Analytic Complex Functions Examples 1

Analytic Complex Functions Examples 1

Recall from the Analytic Complex Functions page that if $A \subseteq \mathbb{C}$ is open, $z_0 \in A$, and $f : A \to \mathbb{C}$ then $f$ is said to be analytic at $z_0$ if there exists an $r > 0$ for which $f$ is complex differentiable on the open disk $D(z_0, r)$, and $f$ is said to be analytic on $A$ if $f$ is analytic at each $z_0 \in A$.
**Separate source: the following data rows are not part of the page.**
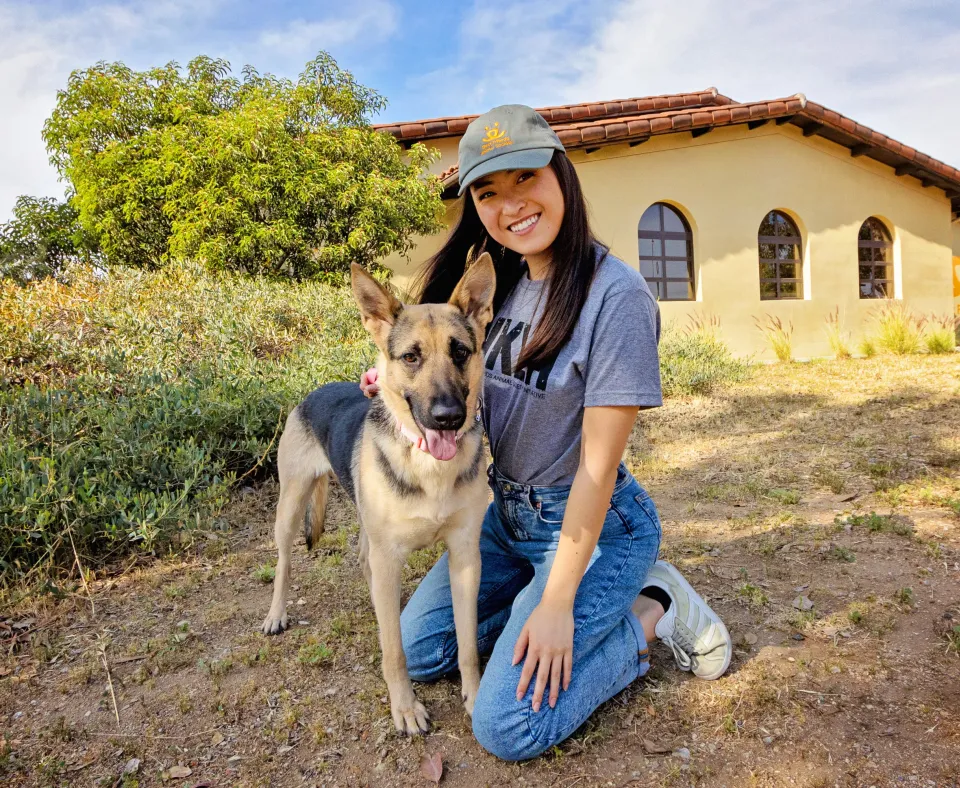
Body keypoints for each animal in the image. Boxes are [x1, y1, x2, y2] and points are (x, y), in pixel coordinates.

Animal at [262, 255, 496, 736]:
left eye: (460, 351)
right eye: (411, 356)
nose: (448, 417)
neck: (427, 465)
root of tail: (316, 390)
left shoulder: (465, 556)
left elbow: (466, 643)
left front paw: (475, 695)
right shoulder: (391, 559)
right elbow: (394, 650)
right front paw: (405, 708)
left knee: (364, 559)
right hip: (290, 508)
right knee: (285, 562)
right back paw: (276, 614)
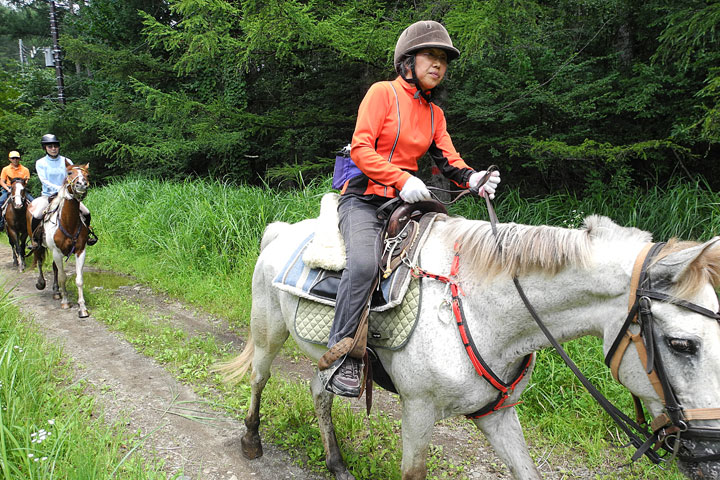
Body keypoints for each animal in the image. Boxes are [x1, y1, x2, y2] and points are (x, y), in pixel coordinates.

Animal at [32, 163, 92, 316]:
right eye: (69, 172)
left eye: (87, 175)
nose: (81, 184)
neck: (68, 222)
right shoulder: (57, 252)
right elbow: (63, 277)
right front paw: (65, 302)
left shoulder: (80, 251)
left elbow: (79, 279)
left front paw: (82, 308)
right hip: (39, 246)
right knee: (39, 261)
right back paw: (41, 283)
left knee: (54, 268)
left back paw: (56, 292)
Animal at [218, 212, 720, 478]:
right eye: (682, 343)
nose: (712, 458)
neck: (483, 310)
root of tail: (281, 229)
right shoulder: (418, 411)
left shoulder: (497, 414)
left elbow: (525, 469)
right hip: (268, 332)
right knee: (260, 378)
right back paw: (251, 440)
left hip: (334, 357)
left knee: (319, 394)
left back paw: (337, 463)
We will now look at some example problems involving the concept of analyticity.

Example 1

Show that the function $f(z) = z^2$ is analytic on all of $\mathbb{C}$.
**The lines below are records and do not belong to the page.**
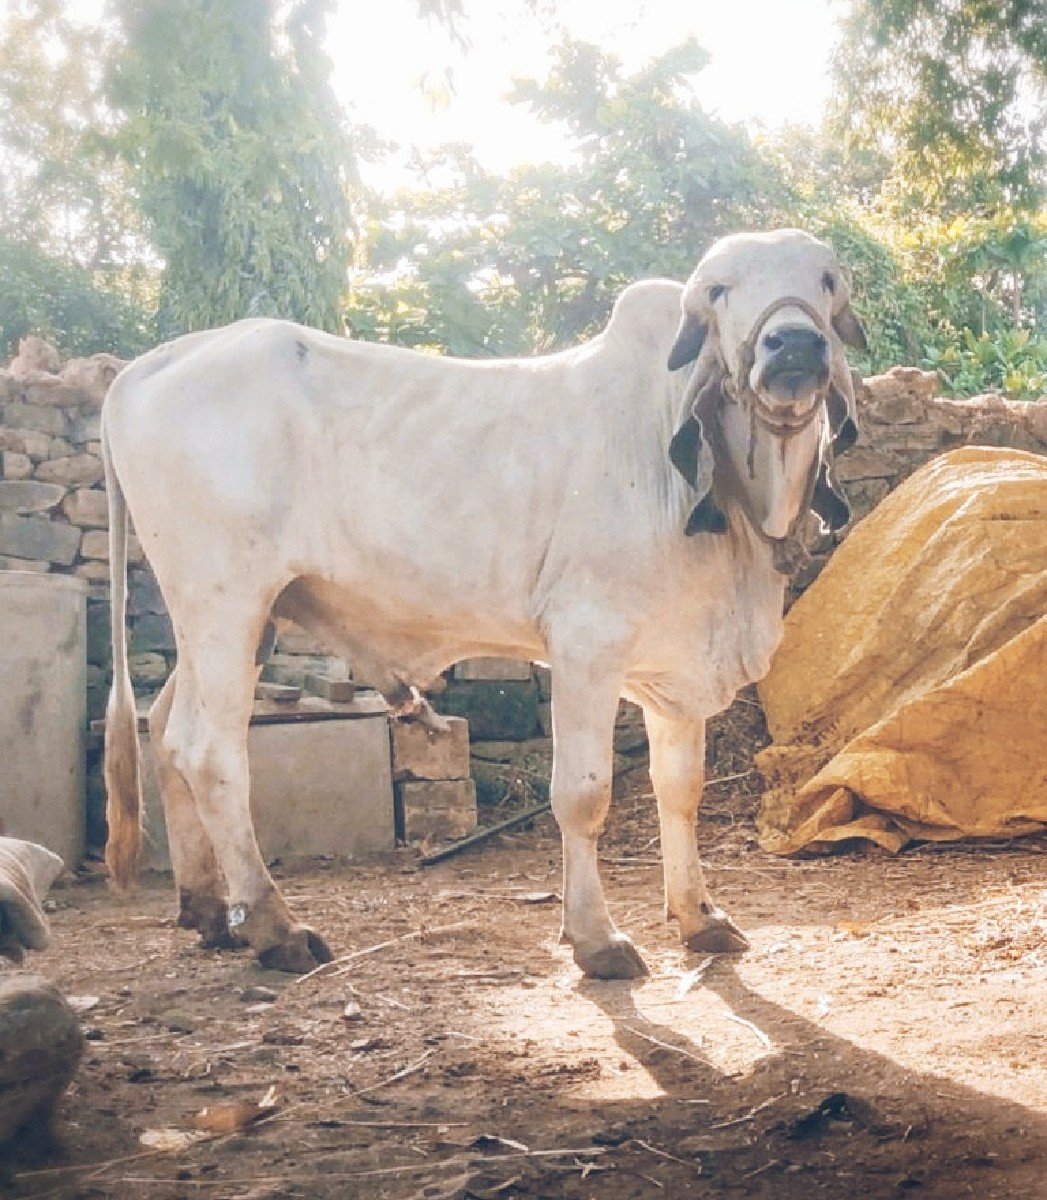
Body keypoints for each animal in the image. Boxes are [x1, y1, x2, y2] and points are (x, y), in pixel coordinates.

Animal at [102, 229, 865, 978]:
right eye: (719, 290)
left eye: (826, 283)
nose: (793, 345)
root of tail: (153, 364)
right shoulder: (587, 644)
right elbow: (583, 794)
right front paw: (595, 938)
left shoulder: (674, 665)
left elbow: (679, 790)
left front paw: (699, 918)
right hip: (224, 603)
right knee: (209, 753)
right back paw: (273, 927)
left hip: (239, 621)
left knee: (166, 729)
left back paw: (209, 911)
To show that $f$ is analytic everywhere we will show that $f$ is differentiable everywhere.

Let $z_0 \in \mathbb{C}$. Then:

(1)
\begin{align} \quad f'(z_0) &= \lim_{z \to z_0} \frac{f(z) - f(z_0)}{z - z_0} \\ &= \lim_{z \to z_0} \frac{z^2 - z_0^2}{z - z_0} \\ &= \lim_{z \to z_0} \frac{(z + z_0)(z - z_0)}{z - z_0} \\ &= \lim_{z \to z_0} (z + z_0) \\ &= 2z_0 \end{align}

So $f$ is differentiable on all of $\mathbb{C}$ and in fact $f'(z) = 2z$.

Example 2

Show that the function $f(z) = \mid z \mid^2$ is differentiable only at the point $z_0 = 0$ and deduce that $f$ is analytic nowhere.
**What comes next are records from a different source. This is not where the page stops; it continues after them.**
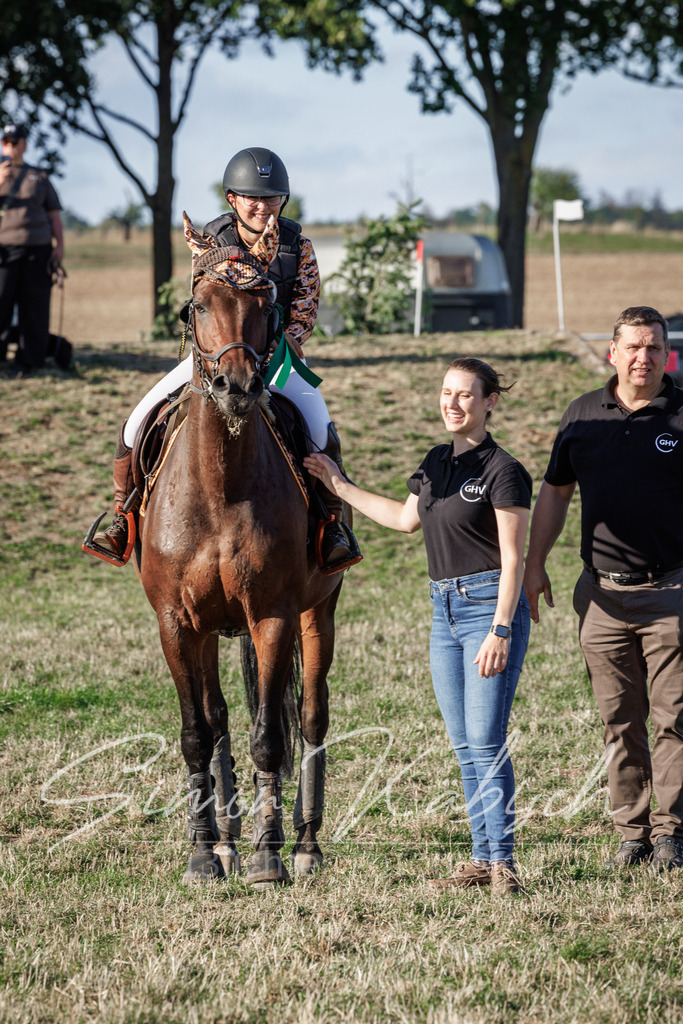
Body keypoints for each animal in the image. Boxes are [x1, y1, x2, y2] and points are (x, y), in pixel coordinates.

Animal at [135, 214, 344, 886]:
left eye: (264, 306)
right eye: (199, 304)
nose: (237, 386)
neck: (220, 486)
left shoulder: (272, 616)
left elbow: (270, 739)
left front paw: (269, 856)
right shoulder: (176, 623)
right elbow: (199, 733)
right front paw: (205, 852)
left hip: (318, 614)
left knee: (310, 715)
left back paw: (305, 845)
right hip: (207, 632)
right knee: (221, 718)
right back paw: (226, 839)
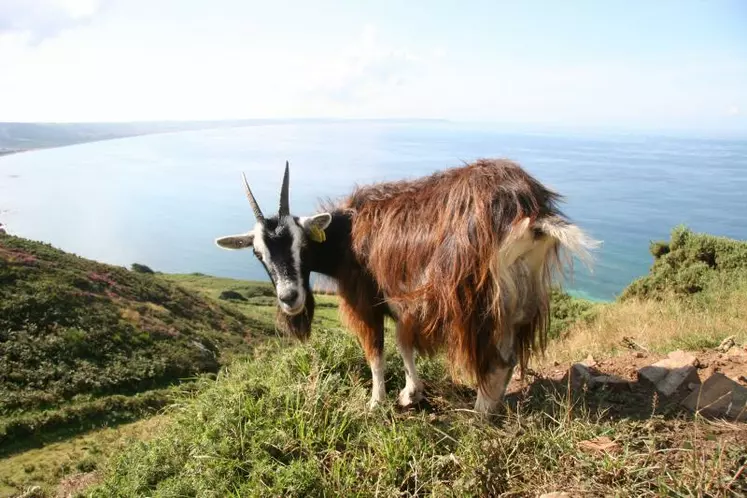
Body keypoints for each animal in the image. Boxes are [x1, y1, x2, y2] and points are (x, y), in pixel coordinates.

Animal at [213, 160, 600, 412]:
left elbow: (377, 350)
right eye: (258, 254)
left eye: (303, 245)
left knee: (496, 357)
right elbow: (404, 344)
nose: (289, 297)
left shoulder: (365, 299)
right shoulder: (401, 300)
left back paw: (478, 415)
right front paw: (411, 393)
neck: (348, 234)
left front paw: (376, 402)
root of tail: (532, 211)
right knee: (510, 353)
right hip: (519, 293)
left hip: (477, 297)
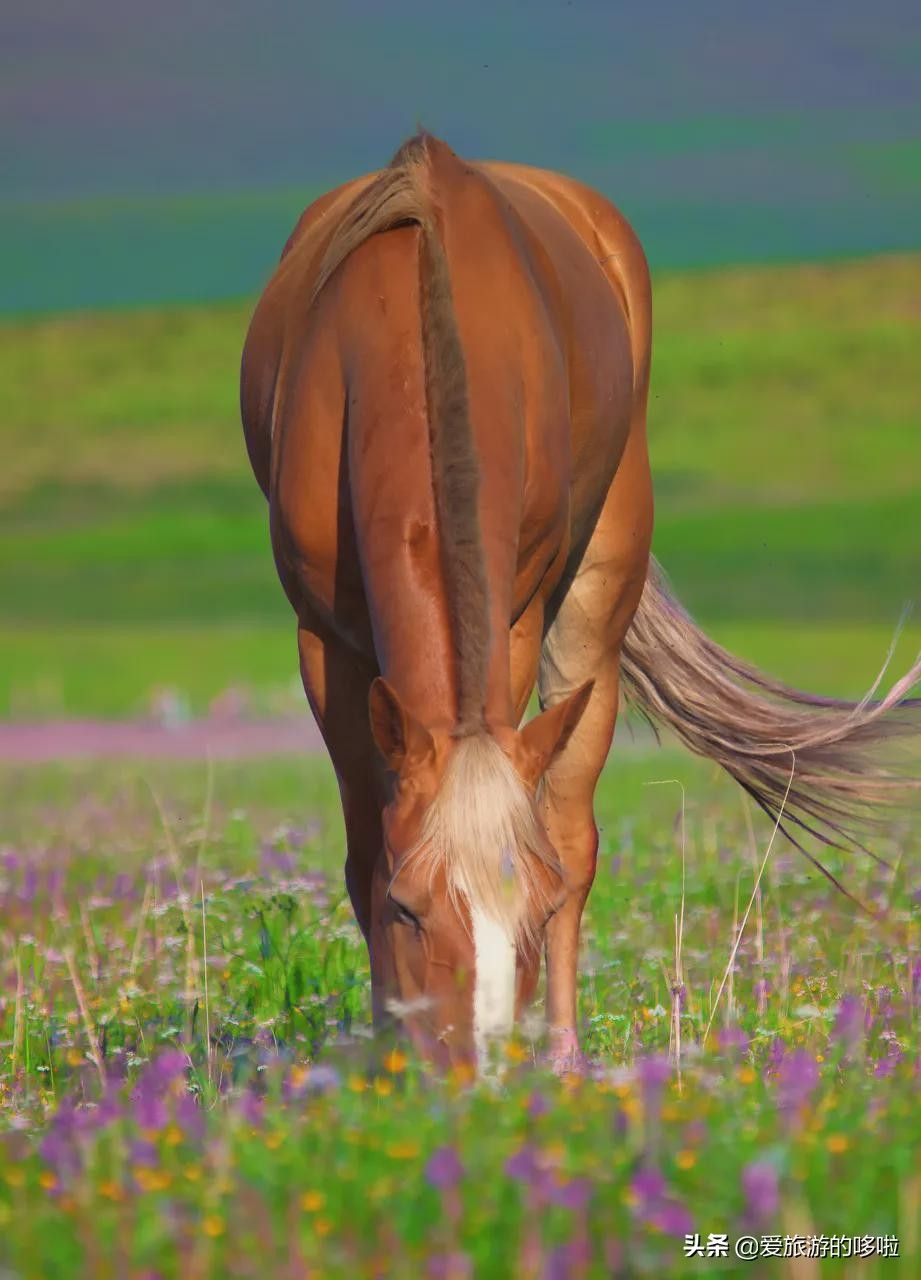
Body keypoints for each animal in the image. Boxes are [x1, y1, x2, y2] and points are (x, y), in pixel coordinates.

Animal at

Let $z_0 \in \mathbb{C}$ and consider:

(2)
\begin{align} \quad f'(z_0) &= \lim_{z \to z_0} \frac{f(z) - f(z_0)}{z - z_0} \\ &= \lim_{z \to z_0} \frac{\mid z \mid^2 - \mid z_0 \mid^2}{z - z_0} \\ &= \lim_{z \to z_0} \frac{z \cdot \overline{z} - z_0 \cdot \overline{z_0}}{z - z_0} \\ &= \lim_{z \to z_0} \frac{z \cdot \overline{z} - z \cdot \overline{z_0} + z \cdot \overline{z_0} - z_0 \cdot \overline{z_0}}{z - z_0} \\ &= \lim_{z \to z_0} \frac{z(\overline{z} - \overline{z_0} + \overline{z_0} (z - z_0)}{z - z_0} \\ &= \lim_{z \to z_0} \left ( z \cdot \frac{\overline{z} - \overline{z_0}}{z - z_0} + z_0 \right ) \end{align}

Suppose that $z_0 = 0$. Then:

(3)
\begin{align} \quad f'(0) = \lim_{z \to 0} z \cdot \frac{\overline{z}}{z} = \lim_{z \to 0} \overline{z} = 0 \end{align}

So $f$ is differentiable at $0$ and $f'(0) = 0$.

Now suppose that $z_0 \neq 0$. We will show that the following limit does not exist:

(4)
\begin{align} \quad \lim_{z \to z_0} \frac{\overline{z} - \overline{z_0}}{z - z_0} \end{align}

We will look at the limit along the vertical and horizontal lines passing through these points. We have that:

(5)
\begin{align} \quad \lim_{z \to z_0, y = y_0} \frac{\overline{z} - \overline{z_0}}{z - z_0} &= \lim_{x \to x_0, y = y_0} \frac{(x - yi) - (x_0 - y_0i)}{(x - x_0) + (y - y_0)i} \\ &= \lim_{x \to x_0} \frac{x - x_0}{x - x_0} \\ &= 1 \end{align}

We also have that:

(6)
\begin{align} \quad \lim_{z \to z_0, x = x_0} \frac{\overline{z} - \overline{z_0}}{z - z_0} &= \lim_{x = x_0, y \to y_0} \frac{(x - yi) - (x_0 - y_0i)}{(x - x_0) + (y - y_0)i} \\ &= \lim_{y \to y_0} \frac{-(y - y_0)i}{(y - y_0)i} \\ &= -1 \end{align}

Since the limit as $z \to z_0$ on $f$ approaches two different values along different paths we must have that the general limit, $\displaystyle{\lim_{z \to z_0} \frac{\overline{z} - \overline{z_0}}{z - z_0}}$ does not exist. Therefore $f'(z_0)$ does not exist whenever $z_0 \neq 0$.

Thus the only point for which $f$ is differentiable is at $z_0 = 0$ and so $f$ cannot be analytic anywhere since there exists no open subset $A$ of $\mathbb{C}$ for which $f$ is differentiable on all of $A$.